Iowa’s Top-Ranked Graduation Rates Raise Questions of College Readiness


Lucy McGehee and Sofie Lie

When the ICCSD school board outlined their plans for 2016, it set three focused goals for the district: higher math proficiency, higher reading proficiency, and the expansion of opportunities across all levels of socioeconomic status. The rise of graduation rates, according to School Board President Chris Lynch, would then inevitably follow.

“Proficiency in the basics helps [students] to be successful,” Lynch said.

Reading and math proficiency, as measured by Iowa Assessment benchmarks, are, for Lynch, the foundation for high graduation rates. That foundation is then built upon what Lynch says separates Iowa–which graduates 90% of its students according to the U.S. Department of Education–from other states: high expectations within the district.
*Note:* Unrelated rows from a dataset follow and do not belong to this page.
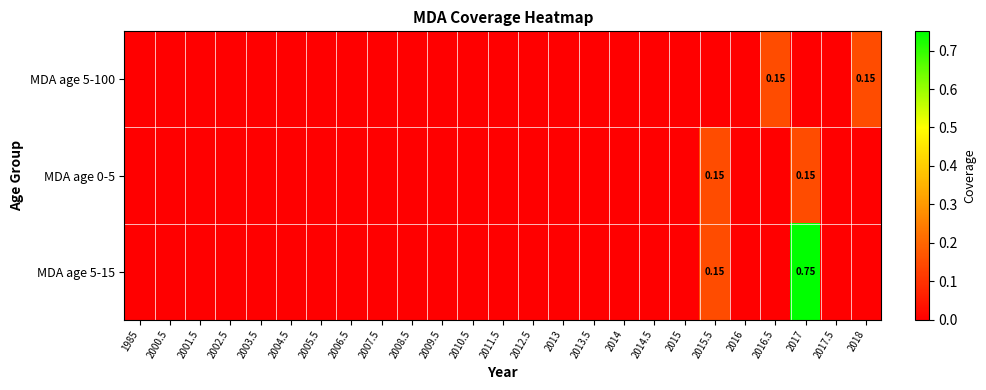

At which category is the sum across all series the highest?

2017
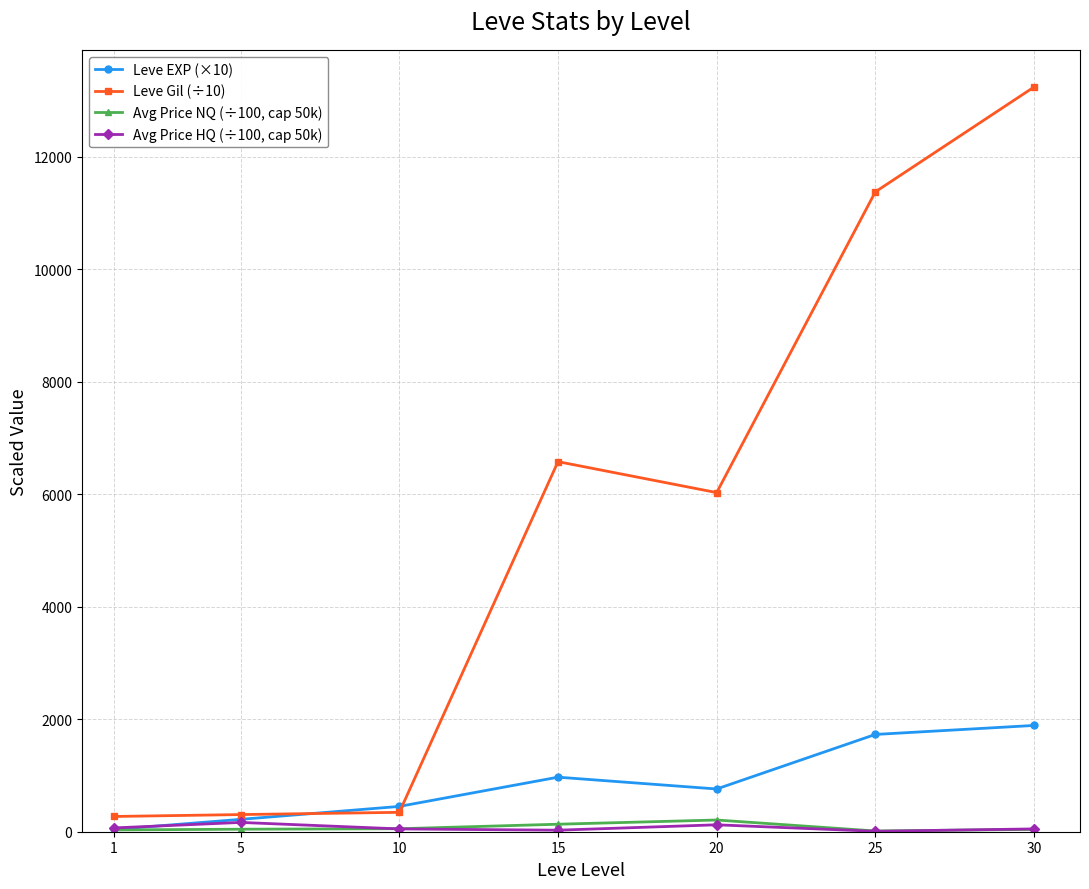

What is the average value of the Avg Price NQ (÷100, cap 50k) series?

75.2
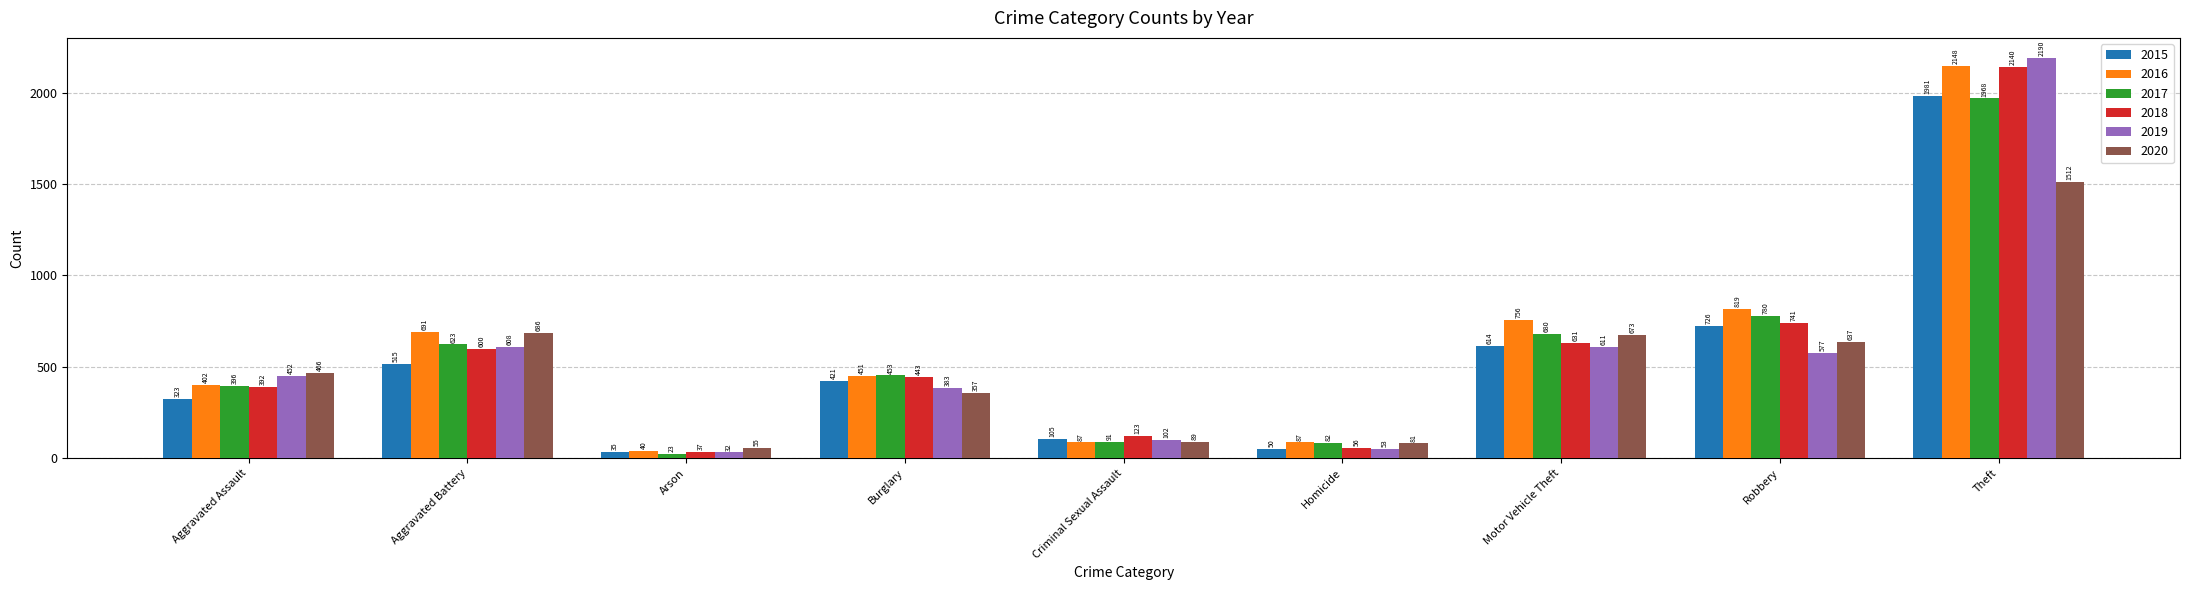

How many data points in 2017 are less than 453?

4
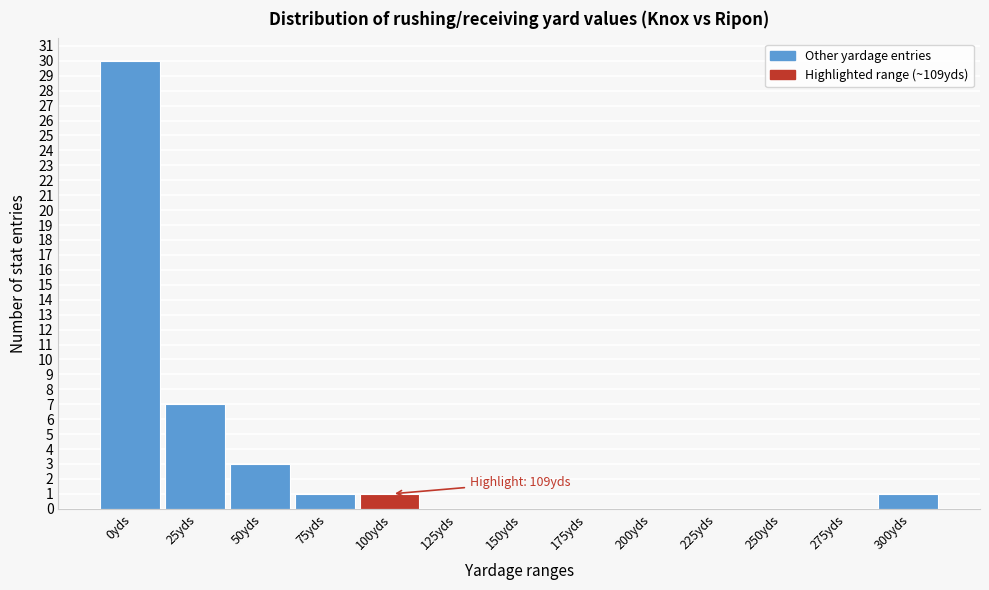

Reading left to right, what are all the values shown in this chart?

0yds=30	25yds=7	50yds=3	75yds=1	100yds=1	125yds=0	150yds=0	175yds=0	200yds=0	225yds=0	250yds=0	275yds=0	300yds=1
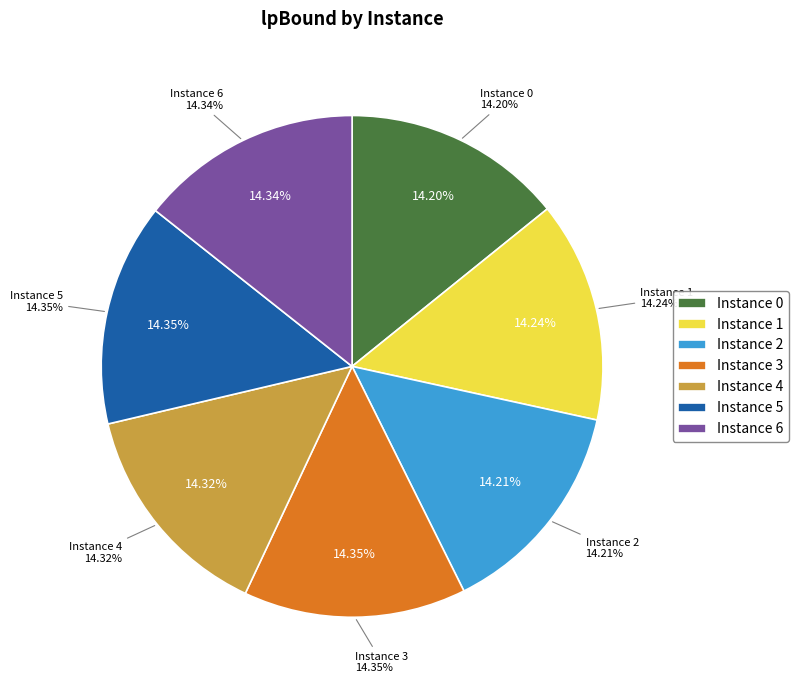

To the nearest percent, what portion does 0 represent?

14%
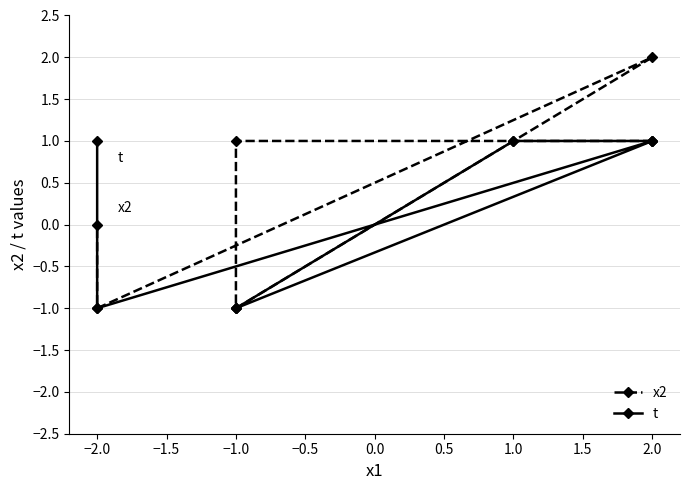

At which label does t reach its minimum?

−1.0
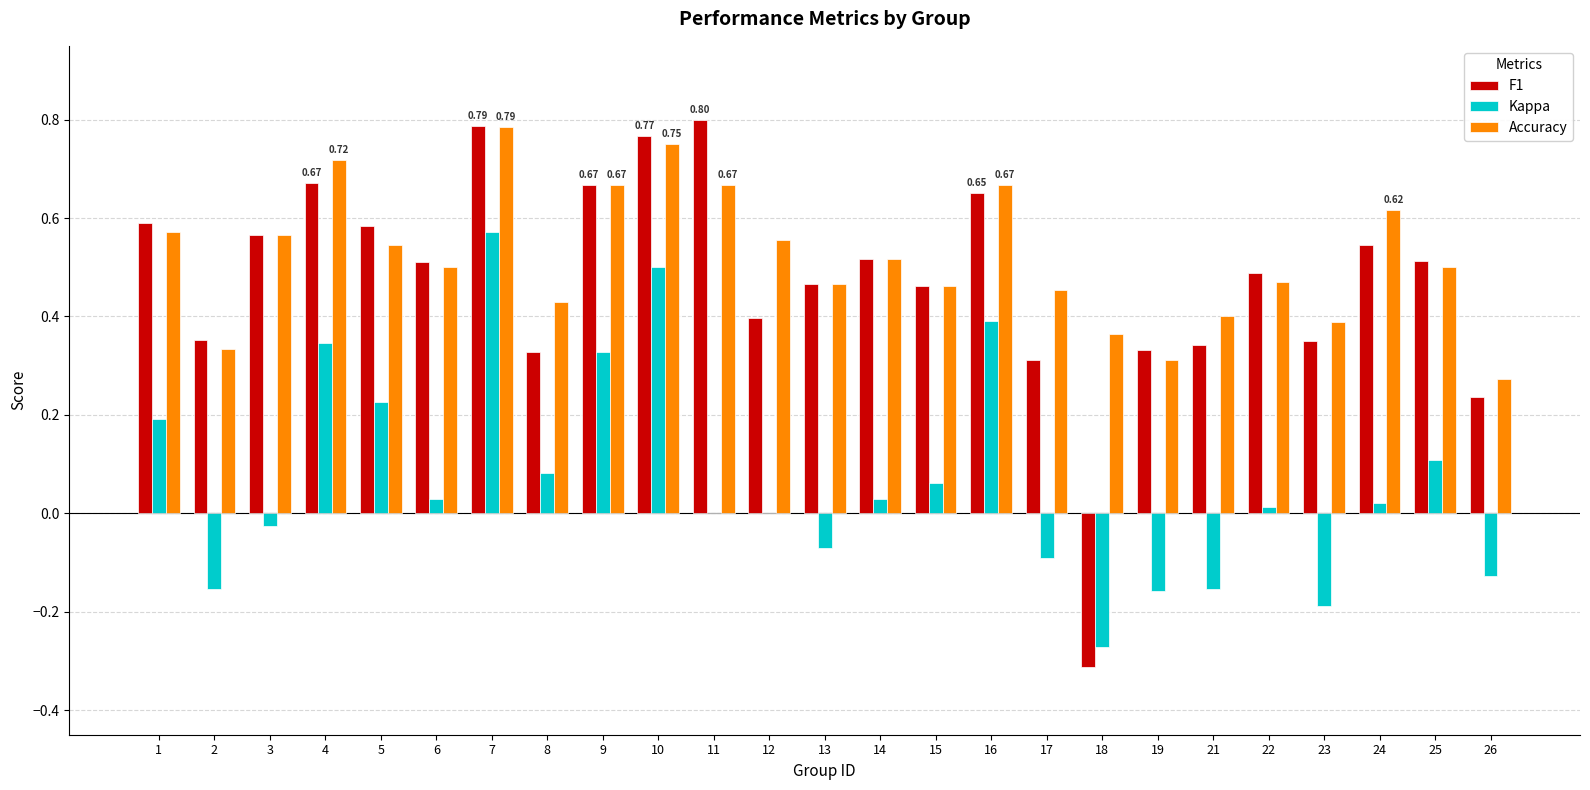

How many groups of bars are there?

25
“The key [to higher graduation rates] are clear standards,” Lynch said. “However, how you do that can be a bit different state-to-state.”

The ICCSD uses a definitive line to gage levels of core-curriculum abilities throughout the district. This line varies by school district, which in return determines how high the standard is set.

“I think it depends on what they’re teaching you in the schools. So if a school has lower standards, it doesn’t necessarily mean that [the students] will be ready for college,” Ayla Canin ‘17 said.

Two things differentiate Iowa’s graduation requirements from those of other states. First, Iowa does not require the completion of Algebra II, and second, Iowa does not follow Policy Organization Achieve’s requirements for college readiness. Policy Organization Achieve sets national standards for educational policy and practice.  However, Lynch attributes Iowa’s top ranked rates of graduation to support within the district and Iowa’s history of K-12 academic success, not its lenient requirements.

“I think for a long time, the districts have had very good support for our students,” he said.

While the key to college readiness is clear for Lynch, the correlation between graduation rates and readiness is less clear, mainly because there isn’t an agreed upon way to measure college readiness.  In the ICCSD, students’ ACT scores, number of AP courses taken, as well as scores on AP exams are the easiest way to put a number on college readiness.  Even so, there are more factors that play into it than can be measured quantitatively.

“[Graduation rates and college readiness] are probably correlated, but we make sure to check in on a variety of other things to make sure that our students are prepared for college,” Lynch said.

Canin agrees that, while the correlation is blurred, holding a GED can prove to be helpful in other endeavors, not just in higher education.

“Even if [graduating] doesn’t prepare you for college, the state of having a high school diploma is helpful to get any job,” she said.

For University of Iowa Professor of Education Nick Bowman, graduation rates are a more of a reflection of the differing levels of lenience in graduation requirements state-by-state.

“You can have these high high school graduation rates if the bar is low,” Bowman said.

Bowman, who has been monitoring trends correlating with Iowa’s rising graduation rate, has found that the exceptional high school graduation rate does not necessarily correlate with the college graduation rate in Iowa. According to the National Center for Education Statistics, the graduation rate for Iowa’s four-year colleges is 41.5%, about 50% less than the high school graduation rate. For Bowman, this statistic can be attributed to the changing work ethic from high school to college.

“It tends to be students that have high self-efficacy [that do well in college],” he said. “It’s often students who get involved with meaningful both social relationships, whether those occur informally, or through structured co curricular activities, where they’re really connected to campus.”

The relatively steady support found throughout high schools across the state, along with the support of parents can alter college readiness.

“If what [support] means is not letting [school’s and parent’s] children deal with any challenge in life,  it is probably a bad thing,” Bowman said. “Because if you go out into the work world, you’re going to face challenges, and so you need to know how to deal with that.”